#### EXERCISE PROMPT
The line containing "thumb mcp: (277, 237)" marks the end; write out exactly every line from the start of the data up to and including it, without the pictures.

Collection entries
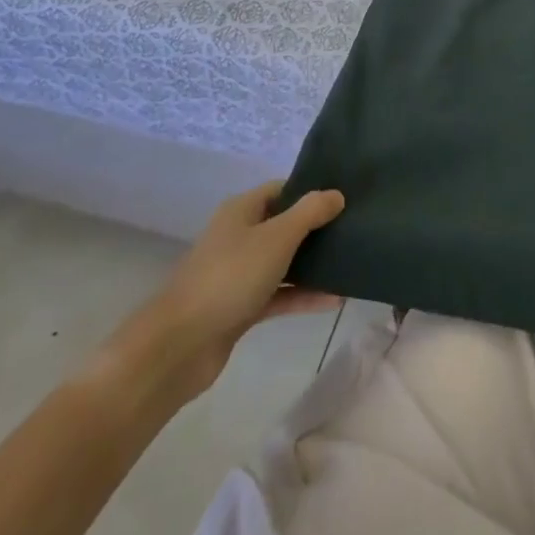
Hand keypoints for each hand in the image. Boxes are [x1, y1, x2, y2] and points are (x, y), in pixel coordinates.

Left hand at [104, 182, 344, 406]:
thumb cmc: (230, 277)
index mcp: (241, 211)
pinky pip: (279, 294)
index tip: (344, 198)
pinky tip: (335, 300)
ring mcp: (238, 274)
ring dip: (313, 264)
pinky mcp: (241, 307)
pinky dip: (303, 295)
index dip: (311, 191)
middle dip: (316, 228)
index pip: (281, 189)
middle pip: (284, 225)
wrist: (180, 345)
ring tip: (351, 262)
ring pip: (283, 261)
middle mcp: (239, 236)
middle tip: (354, 228)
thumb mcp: (277, 237)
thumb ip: (310, 212)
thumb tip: (336, 194)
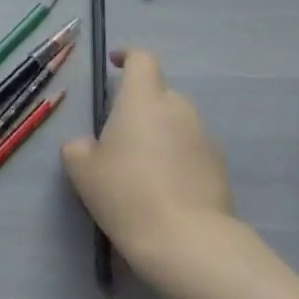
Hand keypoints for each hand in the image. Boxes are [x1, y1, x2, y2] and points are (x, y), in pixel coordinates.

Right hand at [60, 49, 239, 285]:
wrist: (186, 241)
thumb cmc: (125, 192)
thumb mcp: (81, 168)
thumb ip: (79, 146)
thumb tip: (88, 144)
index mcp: (143, 100)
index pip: (142, 59)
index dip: (128, 57)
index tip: (114, 65)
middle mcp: (178, 109)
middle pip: (159, 93)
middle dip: (140, 105)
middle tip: (118, 133)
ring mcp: (204, 138)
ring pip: (176, 123)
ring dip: (159, 133)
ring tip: (140, 165)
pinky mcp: (219, 167)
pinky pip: (191, 150)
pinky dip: (176, 158)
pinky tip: (162, 187)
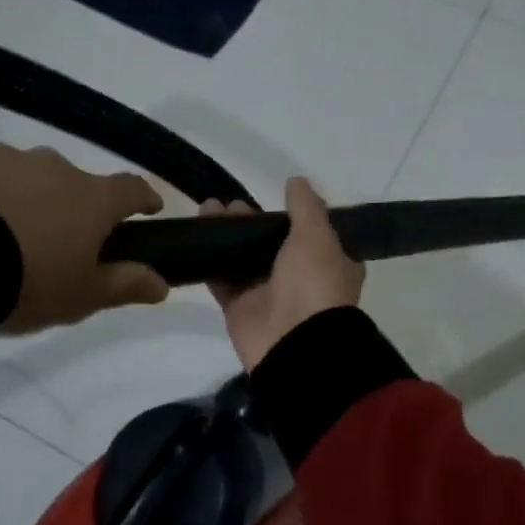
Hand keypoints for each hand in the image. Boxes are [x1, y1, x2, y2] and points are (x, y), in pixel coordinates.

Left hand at [0, 144, 167, 332]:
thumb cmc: (28, 281)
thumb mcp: (83, 296)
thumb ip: (125, 285)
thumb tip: (163, 284)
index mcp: (96, 198)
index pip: (133, 189)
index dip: (144, 199)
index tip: (148, 210)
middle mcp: (61, 168)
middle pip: (81, 185)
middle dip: (78, 207)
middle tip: (63, 241)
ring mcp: (14, 160)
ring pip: (36, 178)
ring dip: (35, 199)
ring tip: (13, 234)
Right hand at [204, 177, 362, 370]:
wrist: (295, 344)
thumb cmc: (314, 283)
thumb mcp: (317, 236)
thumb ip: (305, 207)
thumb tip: (297, 180)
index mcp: (329, 262)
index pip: (312, 232)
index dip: (292, 215)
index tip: (271, 198)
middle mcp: (301, 277)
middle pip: (271, 242)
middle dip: (250, 221)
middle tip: (228, 204)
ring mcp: (268, 293)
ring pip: (244, 257)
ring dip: (226, 235)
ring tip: (206, 210)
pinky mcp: (240, 308)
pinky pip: (222, 280)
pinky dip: (209, 261)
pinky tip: (195, 237)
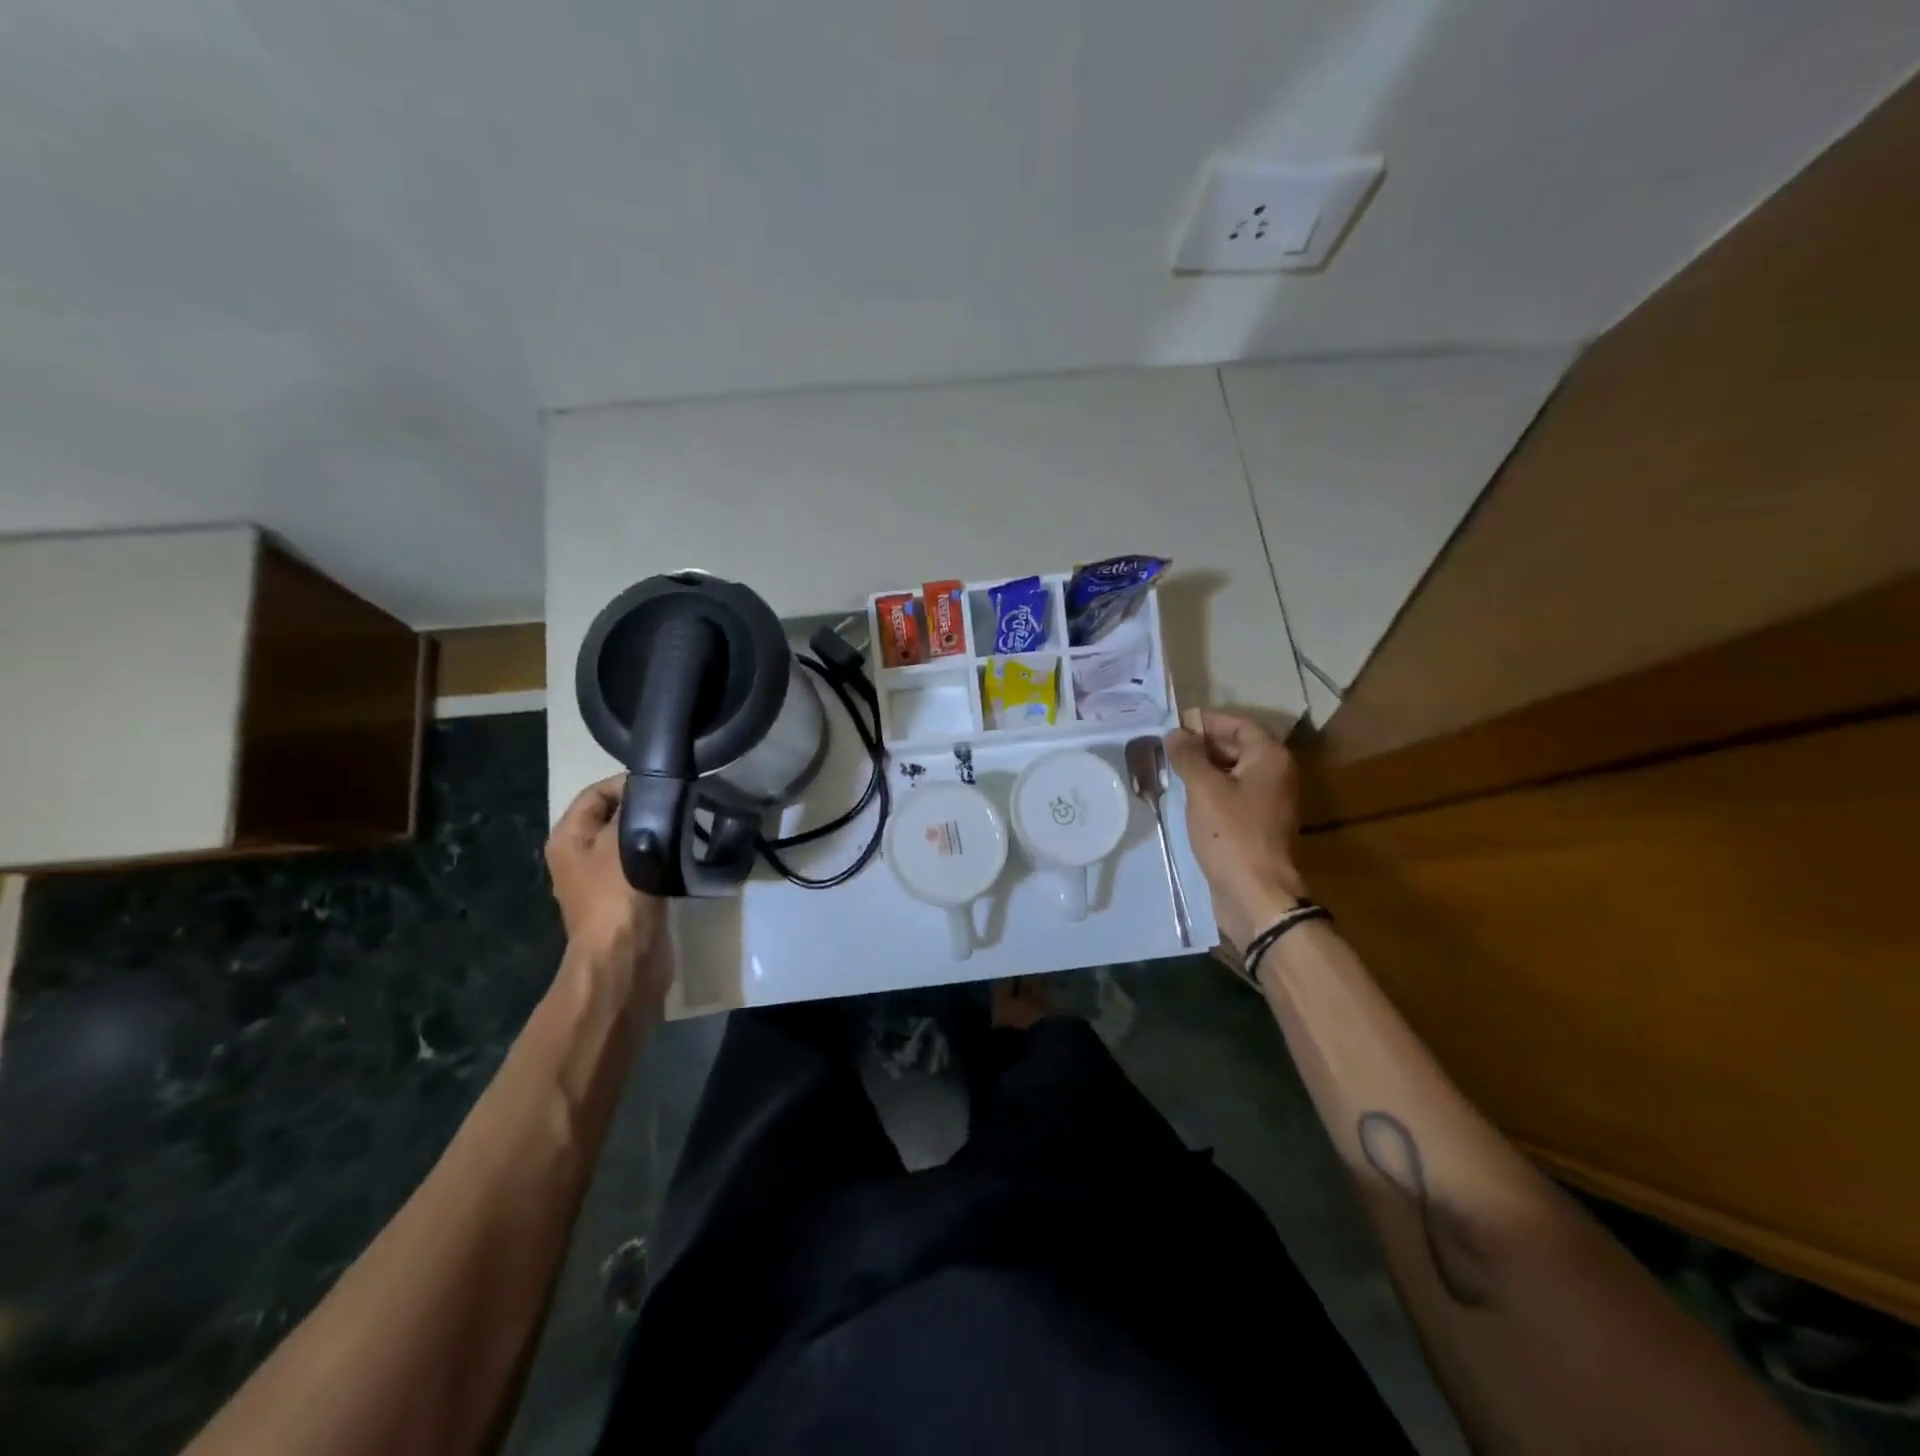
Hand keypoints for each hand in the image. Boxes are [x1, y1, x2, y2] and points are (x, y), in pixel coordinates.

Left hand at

#### SOLUTION
Hand keypoints for each hand in the image. Boxes are [x1, y1, x2, y2] and points are (x, y), in pixel coordinates.

Left hand at [104, 182, 344, 406]:
thumb cmc: (230, 277)
index mcp: (241, 211)
pinky pip: (279, 294)
index tip: (344, 198)
pinky tip: (335, 300)
ring mcp: (238, 274)
ring dip: (313, 264)
pinky mcp: (241, 307)
pinky dip: (303, 295)
index dip: (311, 191)
middle dip: (316, 228)
index pip: (281, 189)
middle pip: (284, 225)
wrist: (180, 345)
ring tip: (351, 262)
ring pip: (283, 261)
middle mcp: (239, 236)
middle tip: (354, 228)
thumb mcp: (277, 237)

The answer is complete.